Lexington Battle Green
Storytelling: Key Dates: April 19, 1775
KZLA has developed landscape designs for this historically significant open space. This is the hallowed ground where the American Revolution began with Colonists pitted against the British redcoats. The design strives to improve access, and improve the aesthetics making material choices that are appropriate in this setting. The work will make improvements to the monuments, memorials, art, burying ground and Belfry.
The construction documentation process began in fall 2019.
Town of Lexington
2017 to Present
"The first blood was spilt in the dispute with Great Britain," as George Washington wrote in his diary. After the battle, Samuel Adams exclaimed to John Hancock, "What a glorious morning for America!"
It was here, on the Lexington Green, around 5 a.m. on the morning of April 19, 1775 that the first shots of the battle between the British regiments and the American colonial militia first took up arms against one another. The British troops had marched under cover of darkness en route to Concord to confiscate the guns that the militia had hidden away. Alerted by William Dawes and Paul Revere, American rebels were waiting for them.
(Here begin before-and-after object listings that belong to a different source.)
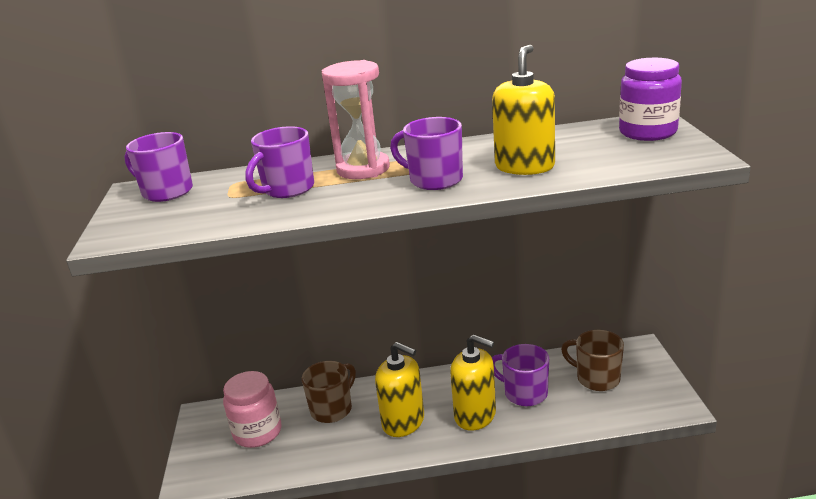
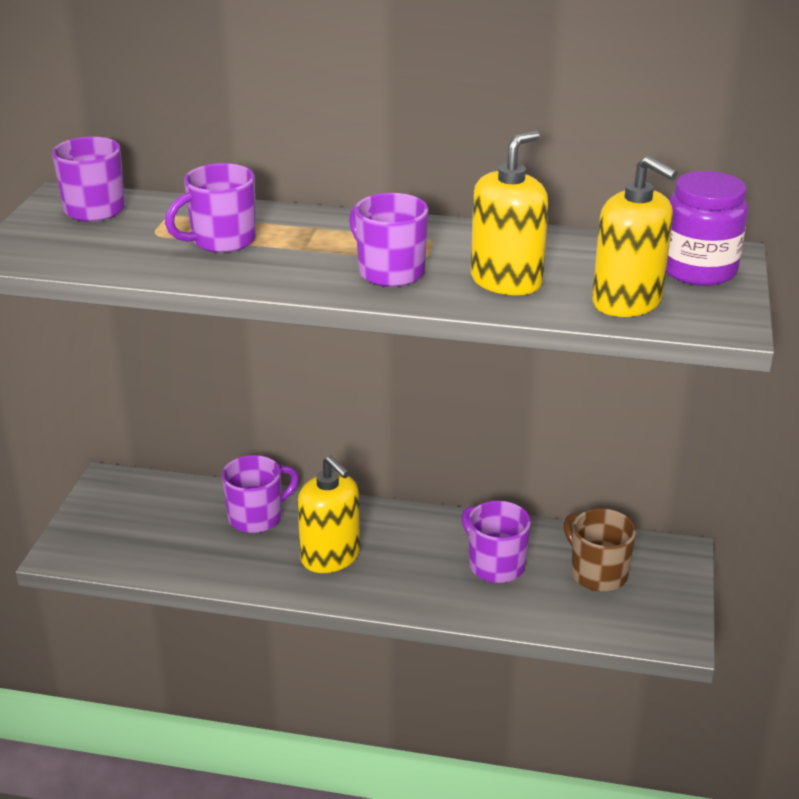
camera: 15 degrees right, 5 degrees up
(257, 432) = (160, 519): pink jar -> none
(332, 409) = (257, 517): brown mug -> purple mug
(363, 169) = (322, 235): pink hourglass -> none
(475, 415) = (419, 574): yellow soap dispenser -> yellow soap dispenser (627, 302)

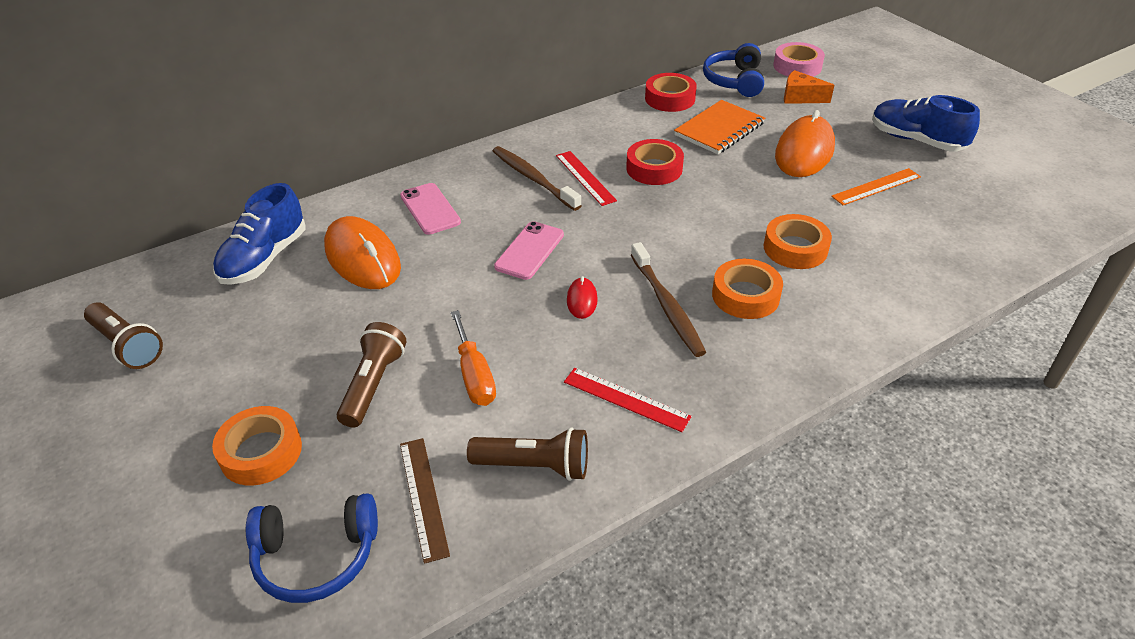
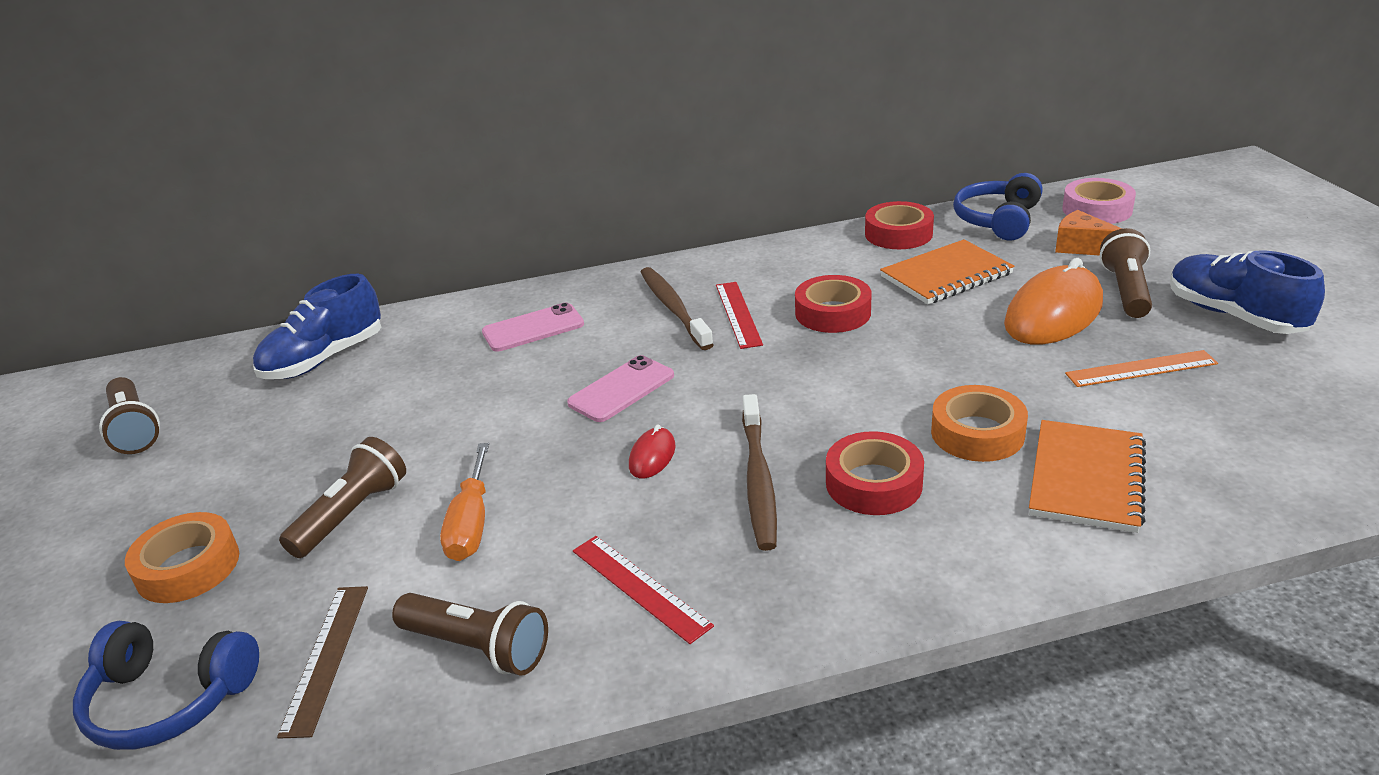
camera: 20 degrees right, 10 degrees down
(362, 258) = (426, 372): orange mouse -> none
(430, 209) = (533, 328): pink phone -> pink phone turned 75 degrees clockwise
(745, 295) = (873, 483): orange tape -> red tape
(842, 129) = (1125, 290): none -> brown flashlight
(876, 270) = (1086, 478): none -> orange notebook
To set the stage: It has been 5 years since the “Boston Massacre”. Tensions are high in the Town of Boston. The port has been closed; there are thousands of British soldiers living in the Town, some comfortably in the homes of Loyalists to the Crown, others camping in open spaces like the Boston Common. Boston is effectively an island, surrounded by water, and Boston Neck – the narrow strip of earth connecting the Town to the mainland – has been fortified by British General Gage to make it as difficult as possible for anyone to get in or out. Because of these restrictions, food is getting harder to come by with so many troops and Loyalists in the City. (Many loyal to the crown have left their country homes in Cambridge and Watertown to be under the protection of the British military.) Both sides are covertly trying to locate any artillery or munitions available and secret them to discrete locations.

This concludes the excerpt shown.